I am trying to see if a 2-stage detector would be a better option for me than a 1-stage detector, since I have small objects contained within a larger object.
The second stage of the detector would need to run 20-50 detections quickly (so that the overall FPS per detection stays high). So I am wondering - does roboflow train give me a tiny model if I have a tiny input space?
One option for the second detector would be an input size of 128x32 object detector and the other is 32x32 image classifier. I can’t imagine needing a million parameters to fit a model in that case.
We don’t have support for this type of use-case built into Roboflow Train, but the product is made to be completely interoperable with whatever model you choose so you can customize things however you like; you can use it for dataset management (and probably for the first stage where you need better accuracy) & use your own custom model for your 2nd-stage classifier.
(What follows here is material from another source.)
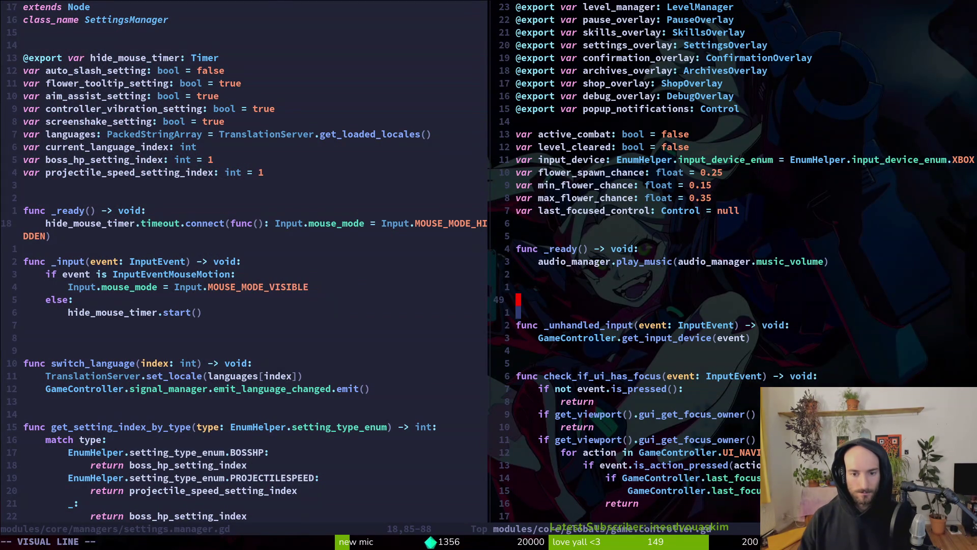
{"action": "type", "text": "djkk:w"}
{"action": "key", "text": "Return"}
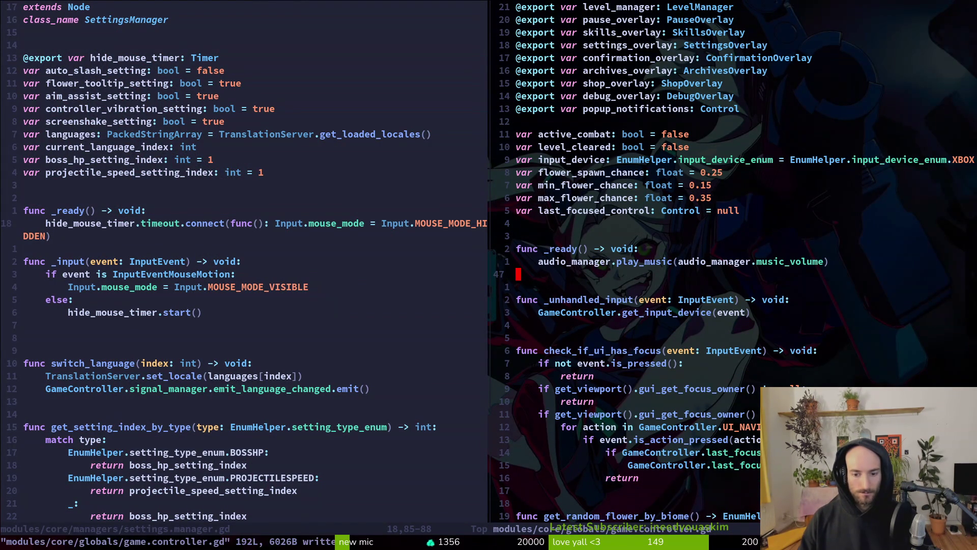
{"action": "type", "text": ":wq"}
{"action": "key", "text": "Return"}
In general I would recommend doing a single stage model that does both the localization and classification but would need to know more about your use-case). We’ve seen tiling be really effective for small objects.
here’s the workspace: Sign in to Roboflow
(that workspace has a few variants of what I’m doing.)
I am trying to detect an “region” that has “data” on it in the form of symbols drawn on the paper.
I tried one version where I detect the symbols drawn on the paper (because object detection is axis aligned) … but then I have to do a lot of work to reconstruct the regions from that (and it’s prone to error if two regions are side by side or if a symbol is detected incorrectly - how do you know which region the symbol belongs to?)
So now I’m trying to detect the region directly using the yolov5-obb model. That way I get the orientation of the region with hopefully a tight bounding box. That leaves somehow getting the symbols from the region, for which I am trying to do the 2-stage thing. 2-stage is unnecessary if I can train a model with both the larger regions and the tiny symbols to detect. So far I’ve seen that the larger object dominates the training and then the smaller objects aren’t detected as well.